Assignment | Each line of the listing where "meilleure" appears should be reported.

Information |
::::::
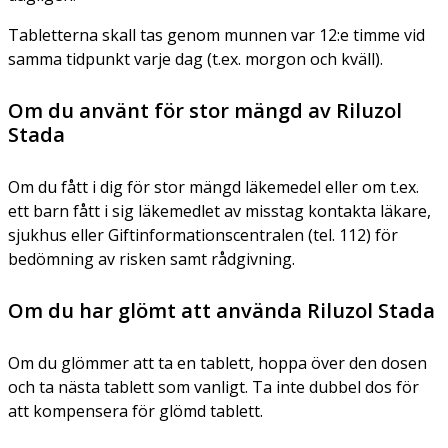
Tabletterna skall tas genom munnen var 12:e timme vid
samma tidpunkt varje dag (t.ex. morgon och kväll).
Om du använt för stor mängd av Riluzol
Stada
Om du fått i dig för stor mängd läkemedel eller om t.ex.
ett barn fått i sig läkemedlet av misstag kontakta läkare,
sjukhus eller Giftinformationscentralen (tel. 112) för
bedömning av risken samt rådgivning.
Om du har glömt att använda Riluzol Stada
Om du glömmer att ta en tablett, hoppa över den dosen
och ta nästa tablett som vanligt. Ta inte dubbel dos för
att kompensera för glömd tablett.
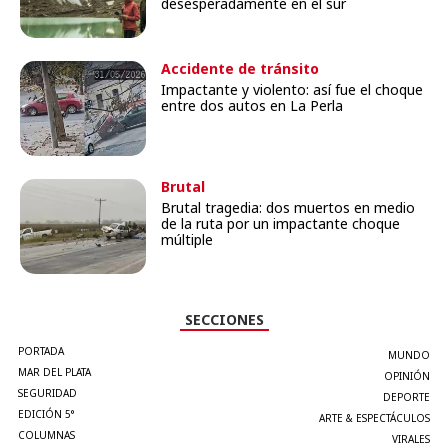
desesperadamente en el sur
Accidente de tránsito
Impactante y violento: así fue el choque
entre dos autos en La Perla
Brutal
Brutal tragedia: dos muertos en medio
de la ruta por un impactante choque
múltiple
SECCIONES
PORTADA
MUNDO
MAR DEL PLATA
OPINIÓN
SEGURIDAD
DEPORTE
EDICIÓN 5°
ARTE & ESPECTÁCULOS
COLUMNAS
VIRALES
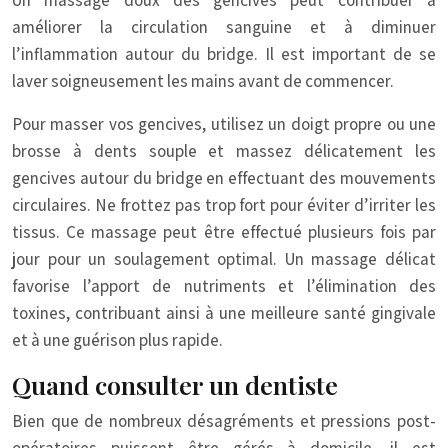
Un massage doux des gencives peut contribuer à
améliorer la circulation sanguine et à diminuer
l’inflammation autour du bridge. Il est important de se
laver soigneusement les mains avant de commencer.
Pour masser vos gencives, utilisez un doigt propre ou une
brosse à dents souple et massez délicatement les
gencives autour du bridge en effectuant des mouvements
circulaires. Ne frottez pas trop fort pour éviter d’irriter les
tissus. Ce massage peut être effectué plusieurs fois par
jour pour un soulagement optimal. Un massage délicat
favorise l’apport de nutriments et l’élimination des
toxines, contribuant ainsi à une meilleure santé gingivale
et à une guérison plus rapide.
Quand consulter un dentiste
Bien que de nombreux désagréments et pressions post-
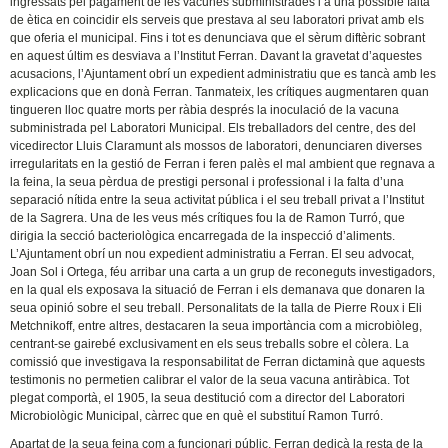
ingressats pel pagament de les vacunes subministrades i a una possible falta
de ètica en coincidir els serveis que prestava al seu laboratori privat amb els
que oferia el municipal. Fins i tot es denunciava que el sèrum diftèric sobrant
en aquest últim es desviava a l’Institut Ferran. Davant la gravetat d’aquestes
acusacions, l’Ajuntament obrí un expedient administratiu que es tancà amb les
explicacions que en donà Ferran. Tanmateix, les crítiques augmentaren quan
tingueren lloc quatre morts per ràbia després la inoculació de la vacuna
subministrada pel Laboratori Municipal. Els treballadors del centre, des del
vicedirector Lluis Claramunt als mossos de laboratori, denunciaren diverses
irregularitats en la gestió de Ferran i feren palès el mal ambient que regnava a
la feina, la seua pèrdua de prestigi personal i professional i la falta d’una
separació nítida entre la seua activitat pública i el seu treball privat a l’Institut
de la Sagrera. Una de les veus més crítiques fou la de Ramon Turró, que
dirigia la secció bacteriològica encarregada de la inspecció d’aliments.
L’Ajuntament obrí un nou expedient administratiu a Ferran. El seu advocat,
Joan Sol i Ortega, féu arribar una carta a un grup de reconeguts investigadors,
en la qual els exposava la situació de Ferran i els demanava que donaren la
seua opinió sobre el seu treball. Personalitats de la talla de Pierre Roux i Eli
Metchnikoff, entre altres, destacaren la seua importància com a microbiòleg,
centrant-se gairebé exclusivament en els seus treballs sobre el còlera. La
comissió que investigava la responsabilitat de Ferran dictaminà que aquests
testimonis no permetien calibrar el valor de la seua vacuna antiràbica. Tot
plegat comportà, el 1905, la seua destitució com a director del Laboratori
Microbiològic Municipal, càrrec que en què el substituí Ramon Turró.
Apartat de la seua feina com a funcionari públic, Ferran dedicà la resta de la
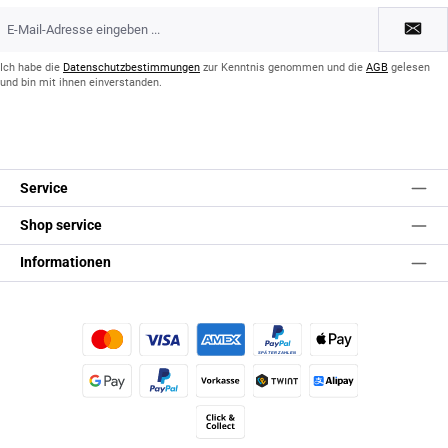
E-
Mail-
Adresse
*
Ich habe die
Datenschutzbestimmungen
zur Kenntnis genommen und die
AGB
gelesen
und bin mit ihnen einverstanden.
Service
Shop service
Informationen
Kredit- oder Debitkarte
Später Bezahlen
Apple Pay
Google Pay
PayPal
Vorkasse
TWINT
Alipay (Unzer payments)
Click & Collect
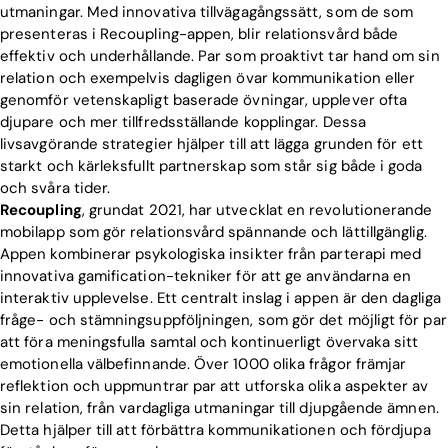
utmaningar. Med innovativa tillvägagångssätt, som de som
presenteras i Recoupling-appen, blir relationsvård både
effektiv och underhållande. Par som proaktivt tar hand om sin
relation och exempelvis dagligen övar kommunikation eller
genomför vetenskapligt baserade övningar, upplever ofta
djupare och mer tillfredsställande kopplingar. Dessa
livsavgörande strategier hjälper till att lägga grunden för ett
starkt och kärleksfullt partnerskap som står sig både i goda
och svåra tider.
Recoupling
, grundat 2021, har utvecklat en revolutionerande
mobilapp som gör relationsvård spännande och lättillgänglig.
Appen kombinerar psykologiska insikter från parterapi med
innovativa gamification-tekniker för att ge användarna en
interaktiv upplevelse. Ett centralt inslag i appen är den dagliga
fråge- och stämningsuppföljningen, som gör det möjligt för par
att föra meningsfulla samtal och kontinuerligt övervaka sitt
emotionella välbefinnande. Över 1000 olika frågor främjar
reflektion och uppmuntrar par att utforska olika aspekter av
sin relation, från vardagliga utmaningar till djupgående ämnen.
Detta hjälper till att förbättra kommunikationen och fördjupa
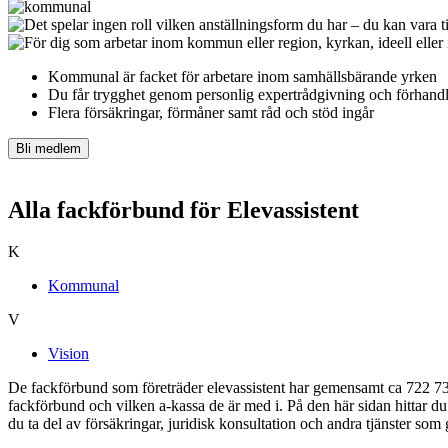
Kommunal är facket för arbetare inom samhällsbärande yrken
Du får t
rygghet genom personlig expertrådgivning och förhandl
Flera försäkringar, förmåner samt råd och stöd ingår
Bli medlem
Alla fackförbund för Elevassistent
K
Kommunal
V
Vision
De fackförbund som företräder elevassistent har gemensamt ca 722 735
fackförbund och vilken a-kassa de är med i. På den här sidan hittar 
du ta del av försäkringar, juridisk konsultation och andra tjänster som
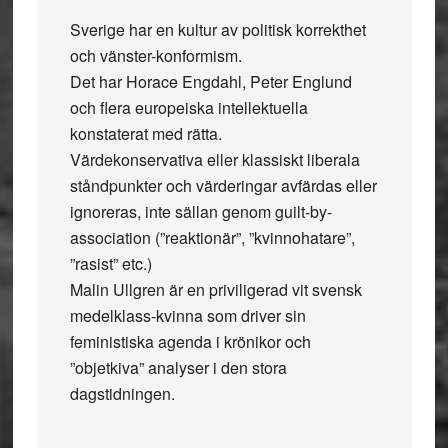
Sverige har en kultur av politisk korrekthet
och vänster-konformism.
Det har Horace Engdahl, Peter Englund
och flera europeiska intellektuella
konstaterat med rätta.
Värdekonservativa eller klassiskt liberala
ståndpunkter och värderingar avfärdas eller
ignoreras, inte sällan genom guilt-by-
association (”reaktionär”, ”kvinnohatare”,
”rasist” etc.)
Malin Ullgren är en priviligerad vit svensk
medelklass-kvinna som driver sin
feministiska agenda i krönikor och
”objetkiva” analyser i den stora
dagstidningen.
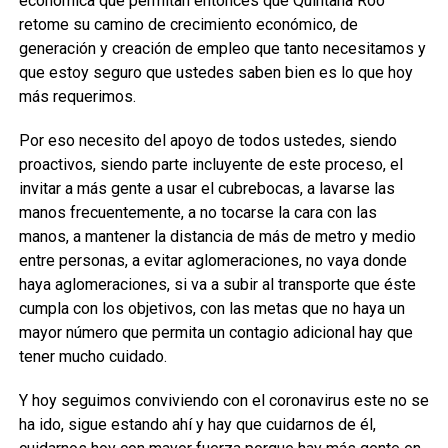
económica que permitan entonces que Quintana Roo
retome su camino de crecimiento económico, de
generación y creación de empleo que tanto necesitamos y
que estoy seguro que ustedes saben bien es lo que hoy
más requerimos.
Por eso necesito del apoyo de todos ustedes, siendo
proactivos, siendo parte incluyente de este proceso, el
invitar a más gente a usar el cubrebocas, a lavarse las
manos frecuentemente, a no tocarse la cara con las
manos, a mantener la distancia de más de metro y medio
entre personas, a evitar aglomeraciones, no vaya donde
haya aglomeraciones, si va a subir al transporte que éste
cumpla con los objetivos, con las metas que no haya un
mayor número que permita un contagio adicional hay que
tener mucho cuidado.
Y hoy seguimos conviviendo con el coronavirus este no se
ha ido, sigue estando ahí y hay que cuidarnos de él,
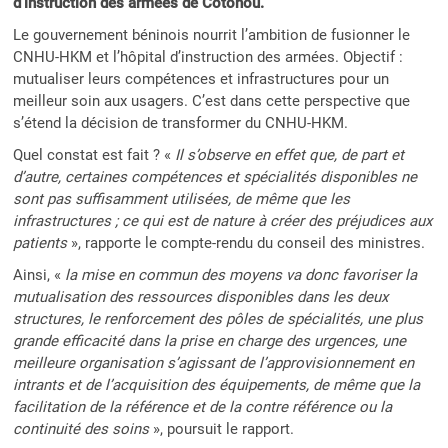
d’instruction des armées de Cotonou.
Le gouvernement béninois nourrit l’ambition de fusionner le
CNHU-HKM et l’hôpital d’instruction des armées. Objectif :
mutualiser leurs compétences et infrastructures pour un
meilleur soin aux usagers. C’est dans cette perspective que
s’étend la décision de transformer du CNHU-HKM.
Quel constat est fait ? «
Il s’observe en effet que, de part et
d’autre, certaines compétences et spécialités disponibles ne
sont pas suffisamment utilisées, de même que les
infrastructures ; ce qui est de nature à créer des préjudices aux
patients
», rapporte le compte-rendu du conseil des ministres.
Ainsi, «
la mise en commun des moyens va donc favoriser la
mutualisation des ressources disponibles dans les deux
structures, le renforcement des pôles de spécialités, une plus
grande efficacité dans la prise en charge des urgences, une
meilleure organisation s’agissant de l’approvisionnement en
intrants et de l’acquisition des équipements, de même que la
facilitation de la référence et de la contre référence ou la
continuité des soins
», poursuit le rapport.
::::::
Response for this exercise |
toxines, contribuant ainsi à une meilleure santé gingivale
meilleure organisation s’agissant de l’approvisionnement en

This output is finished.